Most people that use an office suits do other things besides starting and stopping tha applicatiöo.
If I write a document that takes one hour to complete, it doesn’t matter much if it takes 1 or 10 seconds to start. The important thing is that it is responsive while you are working with it, and that it have features that speed up my work.
StarOffice/OpenOffice have lots of these kinds of features. As an example, I really miss the auto complete function while typing when ever I have to use MS-Office. That feature alone make up for the somewhat slow startup.
Well, I see typical GNOME developer attitude: ‘your software is slow!’ – ‘impossible! it is all, uhm, kernel’s fault and btw.

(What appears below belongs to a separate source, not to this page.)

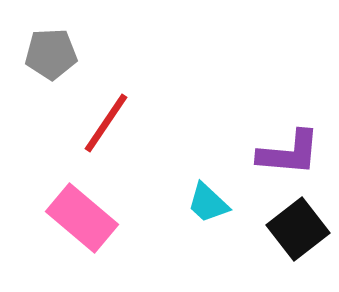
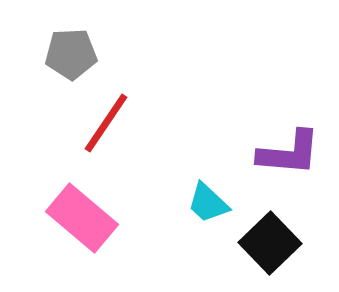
gray pentagon: moved 20 px right
black square: moved 28 px left, 14 px down; rotated 6 degrees counterclockwise
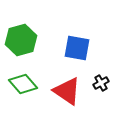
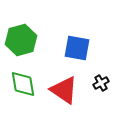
green diamond: rotated 32 degrees clockwise
red triangle: moved 3 px left, 1 px up
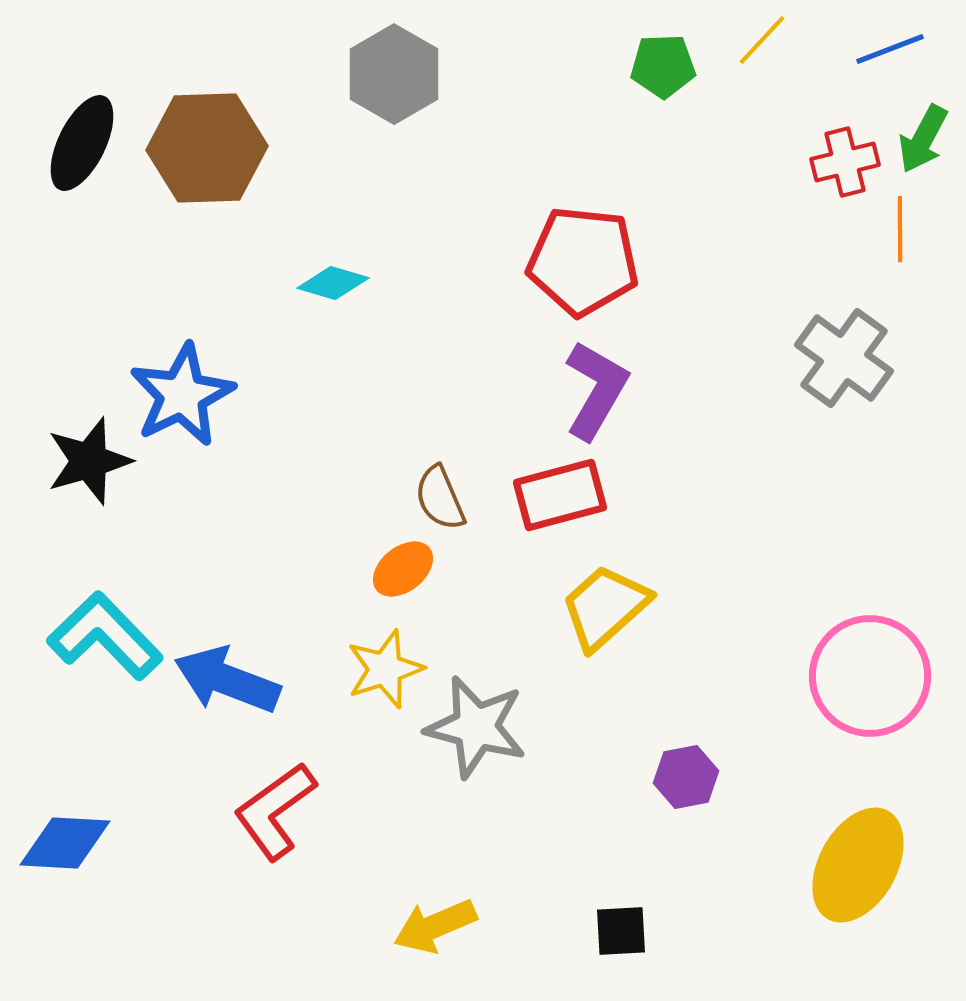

KDE sucks!’
Seriously, how come koffice starts much faster even run from fluxbox? Damn, even msword on crossover starts faster.
His random attack at kdeinit makes no sense (wow, surprise) – _every_ kdeinit library has also matching normal binary. You can also disable kdeinit hack at all by KDE_IS_PRELINKED env var.
You can see a pattern here: when confronted with slow startup problem KDE devs make (hacky) solution that make users’ life easier and still can be easily disabled when proper solution (prelinking) is in effect. GNOME devs on the other hand start bitching and pointing in random (ok, KDE is always among them so not so random) directions.
> Try making KOffice platform-agnostic, or O2K3
> platform-agnostic, with a consistent user
> experience across all platforms. You’d have to
> write your own platform-agnostic presentation code
> as well, like OOo has had to do, to give a
> consistent look-and-feel.
koffice is already written to a platform agnostic presentation (and more!) set of libraries: Qt and the KDE libraries.
the problem to date has been that there wasn’t a Free Software Qt on windows. with Qt4 that problem is gone. there are some X11-isms in the drawing apps in KOffice, but those things are all changeable. KWord, KSpread, KPresenter, Kexi, etc….. they are just waiting on the Windows port of KDE libs. note that Kexi (an MS Access like DB app) actually *already* runs on MS Windows, proving that this method works.
based on Qt4 and KDE4, KOffice 2.0 will have a native Microsoft Windows port and perhaps even a MacOS X port.
OOo is a great short term solution to get us to the next plateau: light weight, feature rich, multi-application, platform independent office suites built on open source desktop frameworks.